> **YOUR INSTRUCTIONS**: The data below should be transcribed in full, with no picture included.

> **Extracted data entries**:
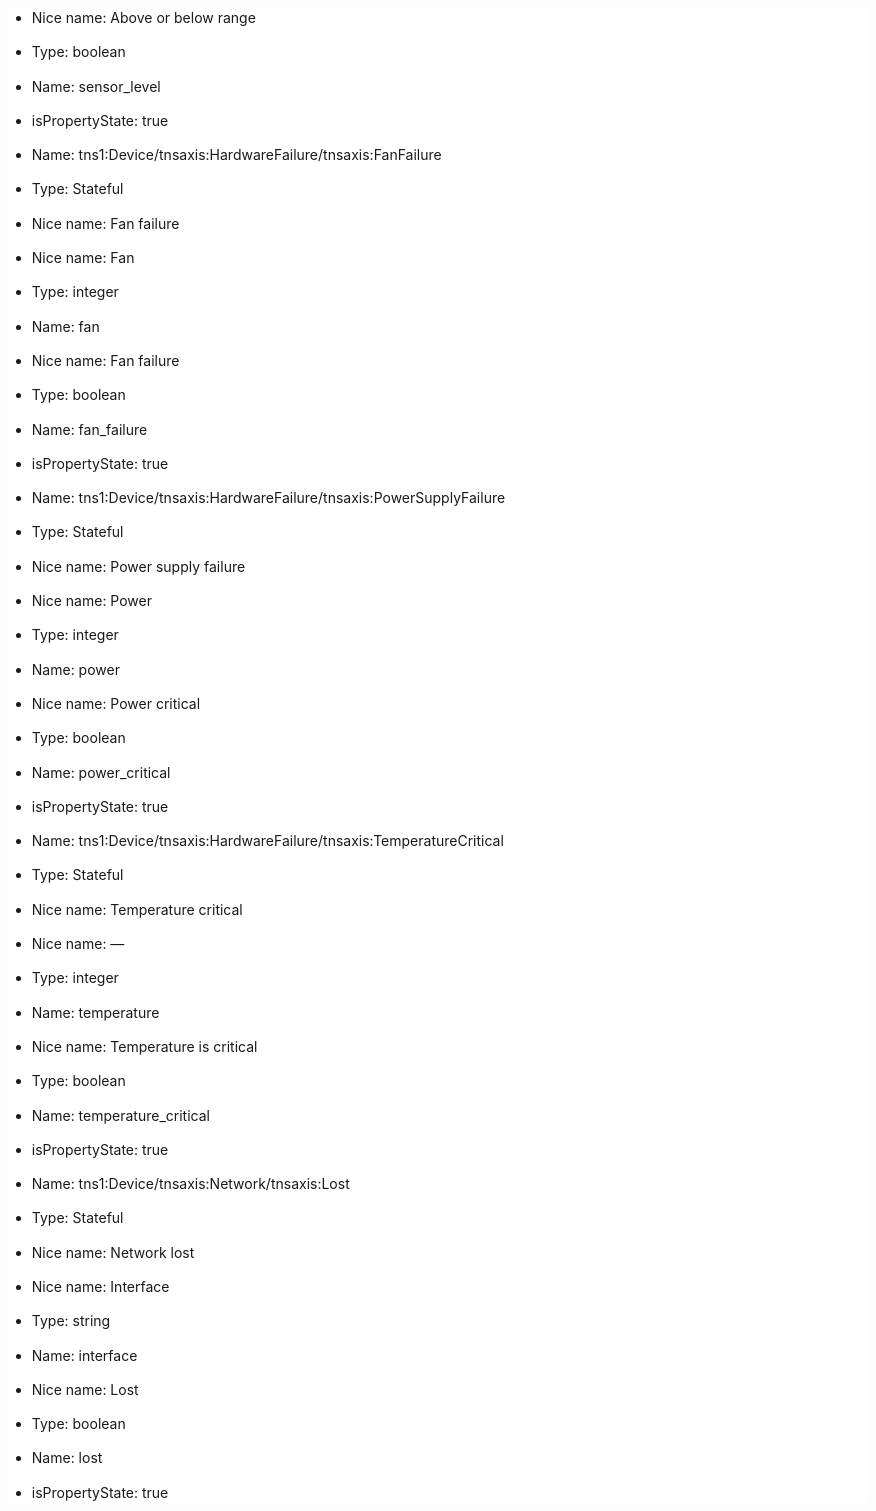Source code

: - Nice name: Above or below range
- Type: boolean
- Name: sensor_level
- isPropertyState: true

- Name: tns1:Device/tnsaxis:HardwareFailure/tnsaxis:FanFailure
- Type: Stateful
- Nice name: Fan failure

- Nice name: Fan
- Type: integer
- Name: fan

- Nice name: Fan failure
- Type: boolean
- Name: fan_failure
- isPropertyState: true

- Name: tns1:Device/tnsaxis:HardwareFailure/tnsaxis:PowerSupplyFailure
- Type: Stateful
- Nice name: Power supply failure

- Nice name: Power
- Type: integer
- Name: power

- Nice name: Power critical
- Type: boolean
- Name: power_critical
- isPropertyState: true

- Name: tns1:Device/tnsaxis:HardwareFailure/tnsaxis:TemperatureCritical
- Type: Stateful
- Nice name: Temperature critical

- Nice name: —
- Type: integer
- Name: temperature

- Nice name: Temperature is critical
- Type: boolean
- Name: temperature_critical
- isPropertyState: true

- Name: tns1:Device/tnsaxis:Network/tnsaxis:Lost
- Type: Stateful
- Nice name: Network lost

- Nice name: Interface
- Type: string
- Name: interface

- Nice name: Lost
- Type: boolean
- Name: lost
- isPropertyState: true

> **RESULT OF THIS TASK**:
Source code

: - Nice name: Above or below range
- Type: boolean
- Name: sensor_level
- isPropertyState: true

- Name: tns1:Device/tnsaxis:HardwareFailure/tnsaxis:FanFailure
- Type: Stateful
- Nice name: Fan failure

- Nice name: Fan
- Type: integer
- Name: fan

- Nice name: Fan failure
- Type: boolean
- Name: fan_failure
- isPropertyState: true

- Name: tns1:Device/tnsaxis:HardwareFailure/tnsaxis:PowerSupplyFailure
- Type: Stateful
- Nice name: Power supply failure

- Nice name: Power
- Type: integer
- Name: power

- Nice name: Power critical
- Type: boolean
- Name: power_critical
- isPropertyState: true

- Name: tns1:Device/tnsaxis:HardwareFailure/tnsaxis:TemperatureCritical
- Type: Stateful
- Nice name: Temperature critical

- Nice name: —
- Type: integer
- Name: temperature

- Nice name: Temperature is critical
- Type: boolean
- Name: temperature_critical
- isPropertyState: true

- Name: tns1:Device/tnsaxis:Network/tnsaxis:Lost
- Type: Stateful
- Nice name: Network lost

- Nice name: Interface
- Type: string
- Name: interface

- Nice name: Lost
- Type: boolean
- Name: lost
- isPropertyState: true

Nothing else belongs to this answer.